Veille juridique : Durée du travail

Forfait jour : un nouvel accord collectif invalidé par la Cour de cassation

En matière de forfait jour, la Cour de cassation poursuit son œuvre engagée avec sa décision du 09 juin 2011 (n°09-71.107) :

« toute convention de forfait en jours doit être prévue par un accord collectif dont les stipulations assurent la garantie du respect des durées maximales de travail ainsi que des repos, journaliers et hebdomadaires « .

La pierre angulaire, en matière de validité d’un forfait jours, réside ainsi dans la nécessité d’assurer au salarié la garantie du respect des durées maximales « raisonnables » de travail ainsi que des repos journaliers et hebdomadaires, afin d’assurer pour tout salarié le droit à la santé et au repos.

Or, en pratique, la plupart des accords collectifs sont très succincts sur la définition des forfait-jours et ne définissent pas précisément les modalités du suivi de la charge de travail ou les durées maximales et les temps de repos adaptés au niveau d’activité du cadre afin de préserver sa santé.

Dès lors, depuis 2011, la Cour de cassation invalide bon nombre de conventions collectives de branche (voir par exemple, Cass. soc. 31 janvier 2012 pour l’industrie chimique, Cass. Soc. du 31 janvier 2012 bureaux d’études techniques, , Cass. Soc. du 13 juin 2012, pour l’aide à domicile; Cass. soc., 07 juillet 2015,  pour la convention des hôtels, cafés, restaurants…)

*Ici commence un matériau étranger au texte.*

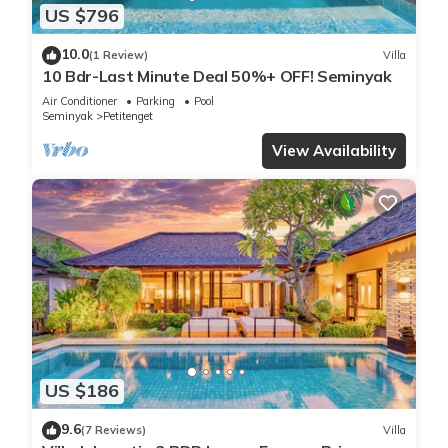
US $796
10.0
(1 Review)
Villa
10 Bdr-Last Minute Deal 50%+ OFF! Seminyak
Air Conditioner
Parking
Pool
Seminyak
Petitenget
View Availability
US $186
9.6
(7 Reviews)
Villa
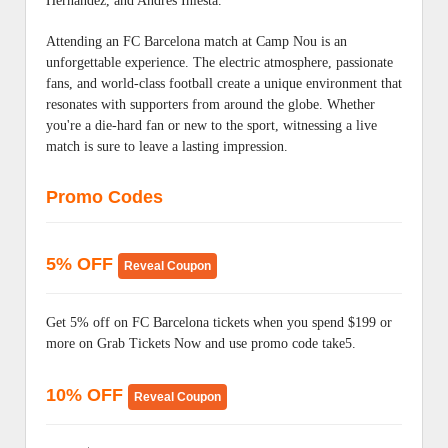
Hernandez, and Andrés Iniesta.
Attending an FC Barcelona match at Camp Nou is an
unforgettable experience. The electric atmosphere, passionate
fans, and world-class football create a unique environment that
resonates with supporters from around the globe. Whether
you're a die-hard fan or new to the sport, witnessing a live
match is sure to leave a lasting impression.
Promo Codes
5% OFF
Reveal Coupon
Get 5% off on FC Barcelona tickets when you spend $199 or
more on Grab Tickets Now and use promo code take5.
10% OFF
Reveal Coupon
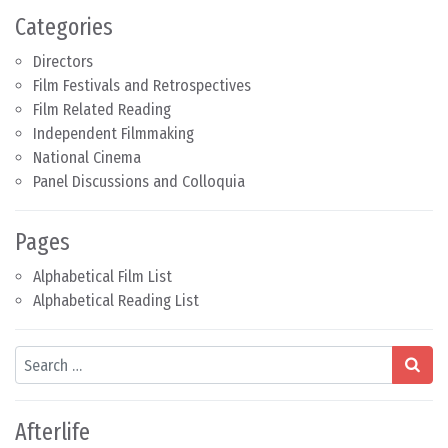
Categories
Directors
Film Festivals and Retrospectives
Film Related Reading
Independent Filmmaking
National Cinema
Panel Discussions and Colloquia
Pages
Alphabetical Film List
Alphabetical Reading List
Search
Afterlife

C’est ainsi au tour de la convention collective du commerce et de la réparation de l’automobile d’être invalidée par la Haute juridiction.

Cet accord de branche prévoyait :

- un entretien annuel avec le supérieur hiérarchique au cours duquel devait être  évoquées l’organisation et la charge de travail de l’intéressé et l’amplitude de ses journées d’activité ;

- que cette amplitude et cette charge de travail devraient rester raisonnables et assurer une bonne répartition, dans le temps, du travail des intéressés ;

- l’instauration d’un document de contrôle auto-déclaratif mensuel faisant apparaître le nombre et la date des journées travaillées et la qualification des journées non travaillées.

Dans un arrêt du 9 novembre 2016, la Cour de Cassation précise que ces dispositions ne sont pas de nature à garantir que l’amplitude et la charge de travail restent raisonnabled et ne permettent pas d’assurer une bonne répartition dans le temps du travail du salarié en forfait jours.

Dès lors, à défaut d’assurer la protection de sa sécurité et de sa santé, la convention de forfait en jours établie sur la base de cet accord doit être  déclarée nulle.

Précisons qu’afin de tenir compte de l’insécurité juridique qui découle de cette construction jurisprudentielle, le législateur vient d’intervenir.

Ainsi la loi Travail, n° 2016-1088 du 08 août 2016, précise désormais les clauses obligatoires que doit contenir  l’accord collectif pour assurer la santé et la sécurité des salariés, et permet également à l’employeur dont l’accord collectif n’est pas conforme, ou a été invalidé, de poursuivre l’exécution ou de conclure de nouvelles conventions individuelles de forfait avec les salariés concernés à condition de respecter l’intégralité des dispositions suivantes :

– établir un document de contrôle faisant apparaître le nombre et la date des journées ou demi-journées travaillées. Sous la responsabilité de l’employeur, ce document peut être renseigné par le salarié ;

- s’assurer que la charge de travail du salarié est compatible avec le respect des temps de repos quotidiens et hebdomadaires ;

- organiser une fois par an un entretien avec le salarié pour évoquer sa charge de travail, qui doit être raisonnable, l’organisation de son travail, l’articulation entre son activité professionnelle et sa vie personnelle ainsi que sa rémunération ; et

- définir les modalités d’exercice par le salarié de son droit à la déconnexion (à défaut de stipulations conventionnelles sur ce point) (C. trav., art. L. 3121-65).